• _What needs to be done_
Return verbatim the lines that run from the one holding "power microscopy image" to the end of the listing, both ends included, without the pictures.

• _Information supplied_
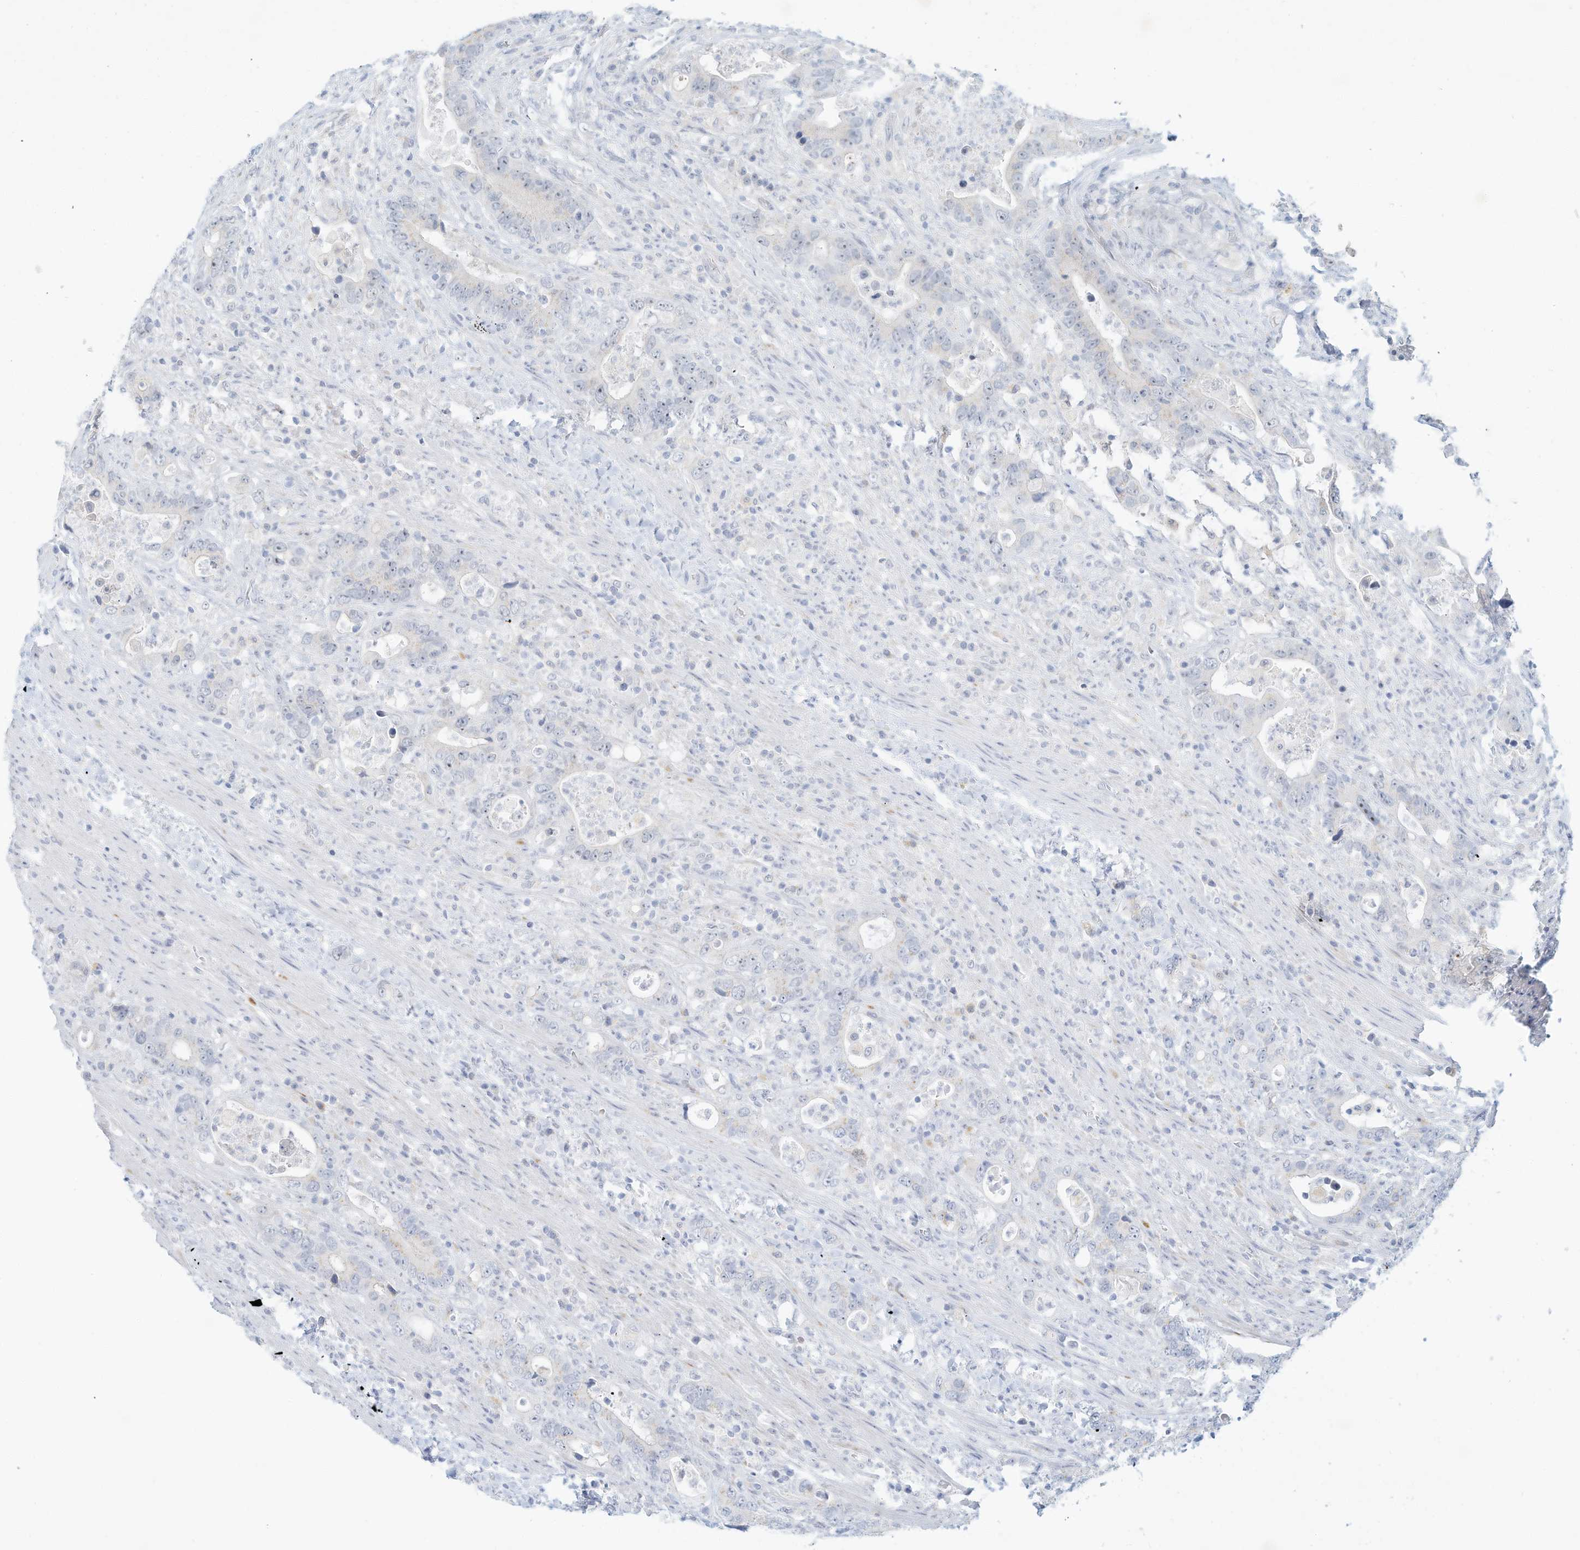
{"staining": {"intensity": "negative", "quantity": "none", "location": "none"}, "tissue": "colorectal cancer", "cell_type": "Tumor cells", "image_type": "cancer", "snomed": [{"axis": "morphology", "description": "Adenocarcinoma, NOS"}, {"axis": "topography", "description": "Colon"}], "caption": "Colorectal cancer (adenocarcinoma) was stained to show a protein in brown. There is no significant expression in tumor cells. (DAB IHC with hematoxylin counter stain).", "gene": "PAK6", "patient": {"sex": "female", "age": 75}}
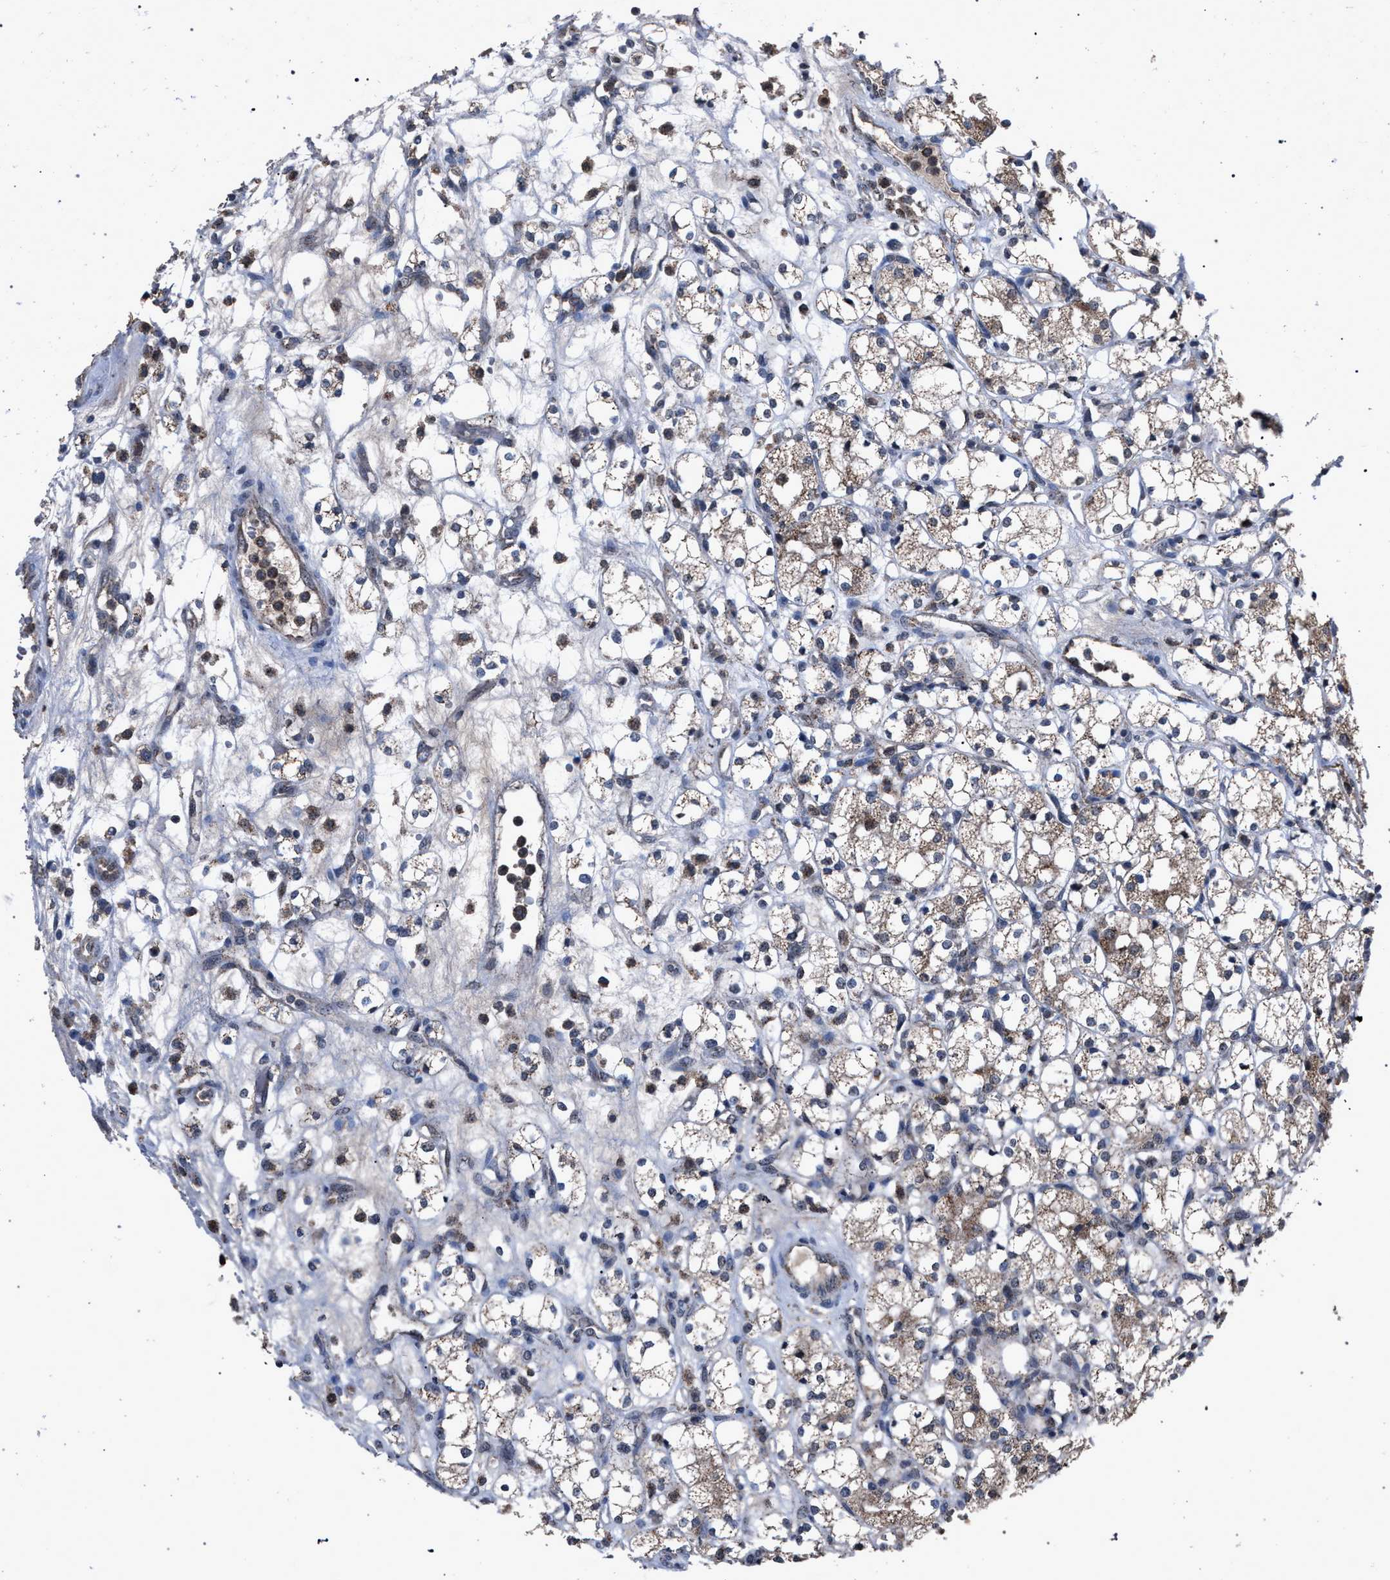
{"staining": {"intensity": "weak", "quantity": "<25%", "location": "cytoplasmic/membranous"}, "tissue": "renal cancer", "cell_type": "Tumor cells", "image_type": "cancer", "snomed": [{"axis": "morphology", "description": "Adenocarcinoma, NOS"}, {"axis": "topography", "description": "Kidney"}], "caption": "High power microscopy image of an IHC micrograph of adenocarcinoma (renal), revealing no significant positivity in tumor cells.", "gene": "HSD17B4", "patient": {"sex": "male", "age": 77}}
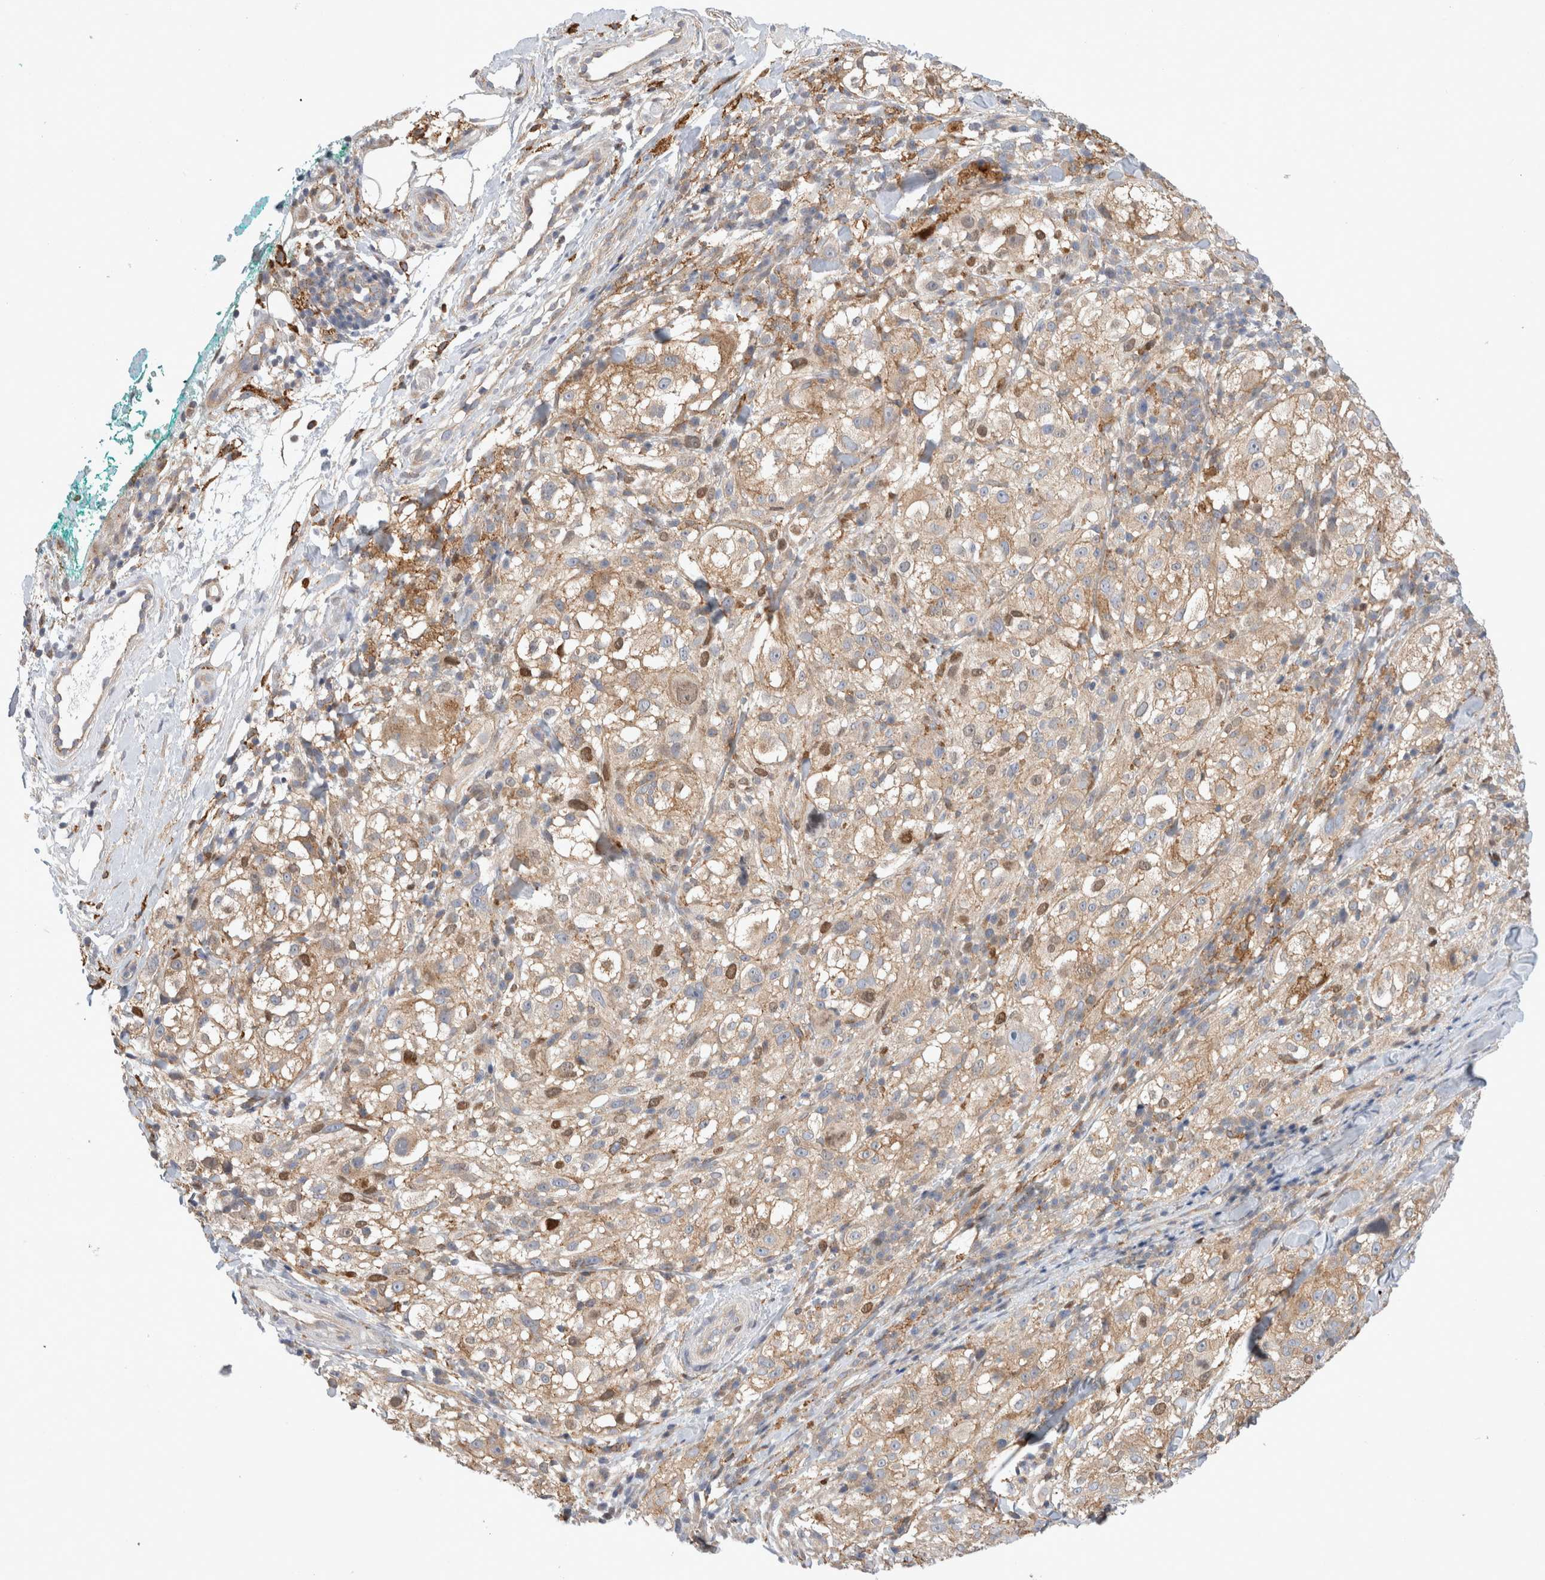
{"staining": {"intensity": "weak", "quantity": ">75%", "location": "cytoplasmic/membranous,nuclear"}, "tissue": "melanoma", "cell_type": "Tumor cells", "image_type": "cancer", "snomed": [{"axis": "morphology", "description": "Necrosis, NOS"}, {"axis": "morphology", "description": "Malignant melanoma, NOS"}, {"axis": "topography", "description": "Skin"}], "caption": "A high-resolution image shows immunohistochemistry (IHC) staining of melanoma, which reveals weak cytoplasmic/membranous and nuclear staining in approximately >75% of tumor cells.", "gene": "CDCA7L", "patient": {"sex": "female", "age": 87}}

• _Exercise result_
{"staining": {"intensity": "weak", "quantity": "<25%", "location": "cytoplasmic/membranous"}, "tissue": "renal cancer", "cell_type": "Tumor cells", "image_type": "cancer", "snomed": [{"axis": "morphology", "description": "Adenocarcinoma, NOS"}, {"axis": "topography", "description": "Kidney"}], "caption": "High power microscopy image of an IHC micrograph of adenocarcinoma (renal), revealing no significant positivity in tumor cells.", "gene": "HSD17B4", "patient": {"sex": "male", "age": 77}}
{"staining": {"intensity": "weak", "quantity": ">75%", "location": "cytoplasmic/membranous,nuclear"}, "tissue": "melanoma", "cell_type": "Tumor cells", "image_type": "cancer", "snomed": [{"axis": "morphology", "description": "Necrosis, NOS"}, {"axis": "morphology", "description": "Malignant melanoma, NOS"}, {"axis": "topography", "description": "Skin"}], "caption": "A high-resolution image shows immunohistochemistry (IHC) staining of melanoma, which reveals weak cytoplasmic/membranous and nuclear staining in approximately >75% of tumor cells.", "gene": "CDCA7L", "patient": {"sex": "female", "age": 87}}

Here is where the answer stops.